_Tugas Anda_
Menurut tulisan tentang pencalonan Jokowi, kapan dan di mana Megawati menyerahkan surat mandat yang menunjuk Jokowi sebagai calon presiden dari PDIP?

Bukankah tulisanmu adalah apa yang kau lihat - baca dan amati?

Bukankah tulisanmu adalah apa yang kau lihat di setiap keliling dan sekitarmu? - baca di setiap lembar kertas dan layar digitalmu? dan amati di setiap kisah, kenangan, sentuhan pasanganmu?

Selasa, 20 Mei 2014

Ini Jokowi lho Pak Kalla

Tunai sudah janji Megawati kepada publik, bahwa dia memang tidak berambisi menjadi Presiden ataupun wakil RI berikut. 14 Maret 2014 di kantor DPP, ia memberikan surat mandat penunjukan Jokowi sebagai calon Presiden dari PDIP. Surat mandat itu menjadi sangat dramatis karena ditulis dengan tangan Megawati sendiri. Membuat kita teringat dengan coretan tangan Bung Karno ketika menuliskan rumusan proklamasi hasil diskusi dengan Hatta dan Achmad Soebardjo.

Begitu juga hari ini, setelah Abraham Samad, Puan dan bahkan Megawati sendiri mondar-mandir dalam bursa pendamping calon presiden Jokowi muncul nama baru nan lama – Jusuf Kalla. Muncul lelucon seperti bu Mega menghantarkan Jokowi sebagai calon pengantin kepada teman lamanya dengan ucapan “ini anak emas baru kami lho pak Kalla”. Menarik sekali keputusan Megawati.

Lantas kenapa Jusuf Kalla ? Apa mungkin Mega juga tak kuasa menahan desakan publik yang sebagian besar menginginkan pasangan ini sebagai pasangan ideal? Ini tentu membuat sebagian besar orang kaget karena di sini Jokowi seperti pengantin rupawan banyak orang yang ingin meminang. Tentu para peminang adalah orang-orang hebat. Tetapi keberuntungan jatuh ke tangan Jusuf Kalla.

Sebentar mari kita telisin alasan tepat sembari mengucapkan selamat kepada dua calon mempelai. Kenapa harus Kalla ? Itu mungkin pertanyaan sama dilemparkan publik ketika SBY memilih sekondannya untuk dalam pemilu calon presiden 2004.  Jusuf Kalla sekarang memiliki kesamaan pada tahun 2004, sama-sama tak punya kendaraan politik. Di tahun 2004 lalu dia baru dipecat dari Golkar setelah malah berpihak ke SBY.

Kalla adalah seorang politikus hebat, sudah banyak pengalaman dan jabatan dia raih karena pengaruh integritas dan bisa dibilang dia adalah salah satu negarawan. Pernah masuk dalam jajaran MPR dan menteri pun membuktikan kualitas dari bapak kelahiran Sulawesi Selatan ini. Belum lagi wakil presiden pada tahun 2004. Jelas Megawati memutuskan Kalla sebagai pendamping Jokowi sebagai pembimbing pengalaman dan teman kerja.

Kalla pun adalah orang pengusaha yang sukses. Populer di kawasan Indonesia timur. Ini mungkin selalu menjadi bahan pertimbangan Jokowi dan Megawati sebagai representasi keseimbangan antara Jawa dan non Jawa. Setidaknya elektabilitas Kalla di luar Jawa akan membantu sang pengantin menuju istana.

Data yang terkumpul:
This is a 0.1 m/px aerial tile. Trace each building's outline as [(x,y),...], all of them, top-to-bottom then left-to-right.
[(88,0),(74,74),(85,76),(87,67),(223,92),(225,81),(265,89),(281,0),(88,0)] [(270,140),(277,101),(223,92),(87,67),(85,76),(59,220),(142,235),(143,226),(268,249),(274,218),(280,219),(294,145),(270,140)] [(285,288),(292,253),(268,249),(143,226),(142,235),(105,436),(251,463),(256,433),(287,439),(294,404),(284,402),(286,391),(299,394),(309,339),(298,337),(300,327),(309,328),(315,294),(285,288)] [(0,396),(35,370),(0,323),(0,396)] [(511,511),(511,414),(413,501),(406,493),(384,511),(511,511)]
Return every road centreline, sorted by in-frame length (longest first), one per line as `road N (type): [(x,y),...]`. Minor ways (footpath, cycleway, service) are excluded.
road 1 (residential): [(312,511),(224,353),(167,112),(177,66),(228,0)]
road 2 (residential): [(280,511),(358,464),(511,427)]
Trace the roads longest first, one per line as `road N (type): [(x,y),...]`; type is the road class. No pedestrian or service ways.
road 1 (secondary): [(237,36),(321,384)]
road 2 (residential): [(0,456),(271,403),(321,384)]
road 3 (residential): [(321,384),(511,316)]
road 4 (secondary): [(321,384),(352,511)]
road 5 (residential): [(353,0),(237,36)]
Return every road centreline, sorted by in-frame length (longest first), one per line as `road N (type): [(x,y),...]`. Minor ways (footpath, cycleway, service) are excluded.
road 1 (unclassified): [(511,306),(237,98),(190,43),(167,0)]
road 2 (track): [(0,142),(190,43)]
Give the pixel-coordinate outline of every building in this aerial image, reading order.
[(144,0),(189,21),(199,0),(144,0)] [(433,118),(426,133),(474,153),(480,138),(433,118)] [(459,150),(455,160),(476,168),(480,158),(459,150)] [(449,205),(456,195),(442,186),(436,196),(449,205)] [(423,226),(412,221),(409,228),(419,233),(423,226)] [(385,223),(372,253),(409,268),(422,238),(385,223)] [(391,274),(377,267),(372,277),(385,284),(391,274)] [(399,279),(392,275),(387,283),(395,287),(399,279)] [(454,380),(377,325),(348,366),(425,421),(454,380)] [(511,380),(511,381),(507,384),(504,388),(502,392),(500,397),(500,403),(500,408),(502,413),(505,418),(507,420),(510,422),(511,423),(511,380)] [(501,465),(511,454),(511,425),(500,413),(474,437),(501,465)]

_Jawaban Latihan_
Pada 14 Maret 2014 di kantor DPP.